_REQUIRED WORK_.
a: Render this sentence from the Michel Ory biography in Spanish: "The main-belt asteroid 67979 Michelory was named in his honor."
b: From the Michel Ory biography, quote everything from "In 2018, he" down to "in his honor.".

Michel Ory (born 18 April 1966) is a Swiss amateur astronomer and a prolific discoverer of minor planets and comets.

Biography 
Ory was born in Develier, in the district of Delémont in the canton of Jura in Switzerland. He attended school in Delémont, and at the cantonal school in Porrentruy, then studied at the University of Geneva, graduating in physics in 1990. He trained as a scientific journalist at Cedos SA in Carouge, qualifying in 1992, then undertook teacher training at the Institut pédagogique in Porrentruy, qualifying as a secondary school teacher in 1994, then becoming a physics teacher at the cantonal school in Porrentruy, a position which he continues to hold in 2012. Ory is married and has two children.

A keen amateur astronomer, he joined the Jura Astronomical Society in 1990 and between 1993 and 1998 he was one of the seven member-builders of the Jura Astronomical Observatory.

Awards
He was one of five winners of the 2009 Edgar Wilson Award for his discovery on 27 August 2008 of 304P/Ory (P/2008 Q2 Ory), a periodic comet of the Jupiter family, using a 24-inch f/3.9 reflector at the Jura Observatory in Switzerland. 

In 2018, he was awarded a Gene Shoemaker NEO Grant which will improve the robotic survey he conducts in collaboration with Claudine Rinner at the Oukaïmeden Observatory  in Morocco. He is a teacher of physics at the cantonal school in Porrentruy, Switzerland. The main-belt asteroid 67979 Michelory was named in his honor.

In 2020, he and Claudine Rinner jointly received the Dorothea Klumpke - Isaac Roberts prize from the Société astronomique de France.

Discoveries 

During 2000–2010, Michel Ory has made a large number of discoveries of different astronomical objects at several observatory sites. As per 2016, he is credited by the Minor Planet Center with the discovery of 199 numbered minor planets he made during 2001–2010.

At the Jura Observatory, located in Vicques, Switzerland, he made his most famous discovery, 304P/Ory, a periodic comet of the Jupiter family, and also discovered over 234 asteroids (including unnumbered bodies) and two supernovae. Ory also made discoveries at two other observatory sites in the U.S., namely at Tenagra II Observatory (926), Arizona, and at Sierra Stars Observatory (G68), California, from where he discovered another 11 and 2 asteroids, respectively.

_Collection entries_.
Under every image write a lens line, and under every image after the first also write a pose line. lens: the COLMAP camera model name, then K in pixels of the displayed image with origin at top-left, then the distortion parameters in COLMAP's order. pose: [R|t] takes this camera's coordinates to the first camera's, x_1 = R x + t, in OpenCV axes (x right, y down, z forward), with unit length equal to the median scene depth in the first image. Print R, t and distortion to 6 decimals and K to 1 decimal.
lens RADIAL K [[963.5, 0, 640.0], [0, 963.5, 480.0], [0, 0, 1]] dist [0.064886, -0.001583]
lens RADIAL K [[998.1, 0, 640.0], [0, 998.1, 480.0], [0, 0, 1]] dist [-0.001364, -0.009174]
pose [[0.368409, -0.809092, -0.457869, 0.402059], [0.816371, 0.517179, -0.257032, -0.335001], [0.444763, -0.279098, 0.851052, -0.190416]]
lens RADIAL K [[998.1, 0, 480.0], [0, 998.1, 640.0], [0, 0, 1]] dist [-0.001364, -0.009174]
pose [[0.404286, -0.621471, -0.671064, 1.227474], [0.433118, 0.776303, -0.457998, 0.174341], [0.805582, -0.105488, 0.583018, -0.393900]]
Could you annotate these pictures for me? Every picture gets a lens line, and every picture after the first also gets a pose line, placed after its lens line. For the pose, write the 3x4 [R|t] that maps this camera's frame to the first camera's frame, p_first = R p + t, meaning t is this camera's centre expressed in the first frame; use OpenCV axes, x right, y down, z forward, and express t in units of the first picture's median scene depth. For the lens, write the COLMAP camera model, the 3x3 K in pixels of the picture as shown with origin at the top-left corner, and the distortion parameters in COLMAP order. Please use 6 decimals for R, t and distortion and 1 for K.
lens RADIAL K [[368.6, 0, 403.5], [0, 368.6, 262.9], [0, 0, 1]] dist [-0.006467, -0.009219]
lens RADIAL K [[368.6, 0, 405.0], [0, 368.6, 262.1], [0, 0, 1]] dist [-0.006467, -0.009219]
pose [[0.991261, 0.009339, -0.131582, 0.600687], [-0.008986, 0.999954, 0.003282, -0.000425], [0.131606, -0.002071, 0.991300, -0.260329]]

_EXERCISE RESULTS_.
a: El asteroide del cinturón principal 67979 Michelory fue nombrado en su honor.

b:
In 2018, he was awarded a Gene Shoemaker NEO Grant which will improve the robotic survey he conducts in collaboration with Claudine Rinner at the Oukaïmeden Observatory  in Morocco. He is a teacher of physics at the cantonal school in Porrentruy, Switzerland. The main-belt asteroid 67979 Michelory was named in his honor.